DIRECTIONS:
In every record, change "lens line" to "camera line" and leave everything else as it is.

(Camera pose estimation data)
•••

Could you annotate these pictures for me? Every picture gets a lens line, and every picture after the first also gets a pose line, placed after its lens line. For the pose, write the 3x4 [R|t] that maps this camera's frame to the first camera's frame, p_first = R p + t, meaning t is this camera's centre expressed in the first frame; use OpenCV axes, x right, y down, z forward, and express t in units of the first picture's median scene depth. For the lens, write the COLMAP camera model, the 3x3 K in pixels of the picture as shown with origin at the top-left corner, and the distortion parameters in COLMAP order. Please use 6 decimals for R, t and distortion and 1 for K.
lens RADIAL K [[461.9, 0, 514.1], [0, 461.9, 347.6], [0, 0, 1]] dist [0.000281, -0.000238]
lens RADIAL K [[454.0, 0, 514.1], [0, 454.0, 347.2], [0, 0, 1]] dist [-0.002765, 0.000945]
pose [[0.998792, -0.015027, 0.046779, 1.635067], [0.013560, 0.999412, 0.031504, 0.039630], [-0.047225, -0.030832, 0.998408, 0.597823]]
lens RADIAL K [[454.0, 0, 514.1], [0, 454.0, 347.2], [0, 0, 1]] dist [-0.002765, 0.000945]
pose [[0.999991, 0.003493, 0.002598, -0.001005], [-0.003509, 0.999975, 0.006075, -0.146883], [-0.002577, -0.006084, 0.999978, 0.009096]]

•••

TASK OUTPUT:
Could you annotate these pictures for me? Every picture gets a camera line, and every picture after the first also gets a pose line, placed after its camera line. For the pose, write the 3x4 [R|t] that maps this camera's frame to the first camera's frame, p_first = R p + t, meaning t is this camera's centre expressed in the first frame; use OpenCV axes, x right, y down, z forward, and express t in units of the first picture's median scene depth. For the lens, write the COLMAP camera model, the 3x3 K in pixels of the picture as shown with origin at the top-left corner, and the distortion parameters in COLMAP order. Please use 6 decimals for R, t and distortion and 1 for K.
lens RADIAL K [[461.9, 0, 514.1], [0, 461.9, 347.6], [0, 0, 1]] dist [0.000281, -0.000238]
lens RADIAL K [[454.0, 0, 514.1], [0, 454.0, 347.2], [0, 0, 1]] dist [-0.002765, 0.000945]
pose [[0.998792, -0.015027, 0.046779, 1.635067], [0.013560, 0.999412, 0.031504, 0.039630], [-0.047225, -0.030832, 0.998408, 0.597823]]
lens RADIAL K [[454.0, 0, 514.1], [0, 454.0, 347.2], [0, 0, 1]] dist [-0.002765, 0.000945]
pose [[0.999991, 0.003493, 0.002598, -0.001005], [-0.003509, 0.999975, 0.006075, -0.146883], [-0.002577, -0.006084, 0.999978, 0.009096]]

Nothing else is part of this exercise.